## Tasks:
1/ In the linked data book review, rewrite the passage from "The ‘Ah ha’" to "author puts forward.", changing "bookmarklet" to "browser extension".
2/ Answer these questions from the linked data book review:
(a) What was created when the "Ah ha" moment came?
(b) For what share of the book does linked data repeat "this is what it is"?
(c) What reason for linked data does the review name as laid out in the last chapters?
3/ Translate this sentence from the linked data book review into Spanish: "It was the most hands on coding and it showed a practical application for linked data."

## Excerpted passage:
....

All in all good however...shows the abilities of linked data.
The ‘Ah ha’ moment came when the bookmarklet for wishlists was created. It was the most hands on coding and it showed a practical application for linked data. I could see that one example expanded into the major project for the length of the book.
A word of caution about the book’s structure. Most programming books will introduce the topic/language and say "it's the best thing ever and here's why" followed by examples and a tour through the language. Linked data has a structure that repeats "this is what it is" for the first 80% of the book. If you’d like to know why you should read on first (with visuals!), I recommend you read the last chapters first. It lays out many compelling reasons for linked data like SEO which totally justify learning all the great details the author puts forward.

....

## Raw records:
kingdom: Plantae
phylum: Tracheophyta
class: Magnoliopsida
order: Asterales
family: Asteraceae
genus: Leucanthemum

....

## The results:
1/
The ‘Ah ha’ moment came when the browser extension for wishlists was created. It was the most hands on coding and it showed a practical application for linked data. I could see that one example expanded into the major project for the length of the book.
A word of caution about the book’s structure. Most programming books will introduce the topic/language and say "it's the best thing ever and here's why" followed by examples and a tour through the language. Linked data has a structure that repeats "this is what it is" for the first 80% of the book. If you’d like to know why you should read on first (with visuals!), I recommend you read the last chapters first. It lays out many compelling reasons for linked data like SEO which totally justify learning all the great details the author puts forward.

2/
(a) The bookmarklet for wishlists.
(b) The first 80% of the book.
(c) SEO.

3/ Fue la parte de programación más práctica y mostró una aplicación concreta de los datos enlazados.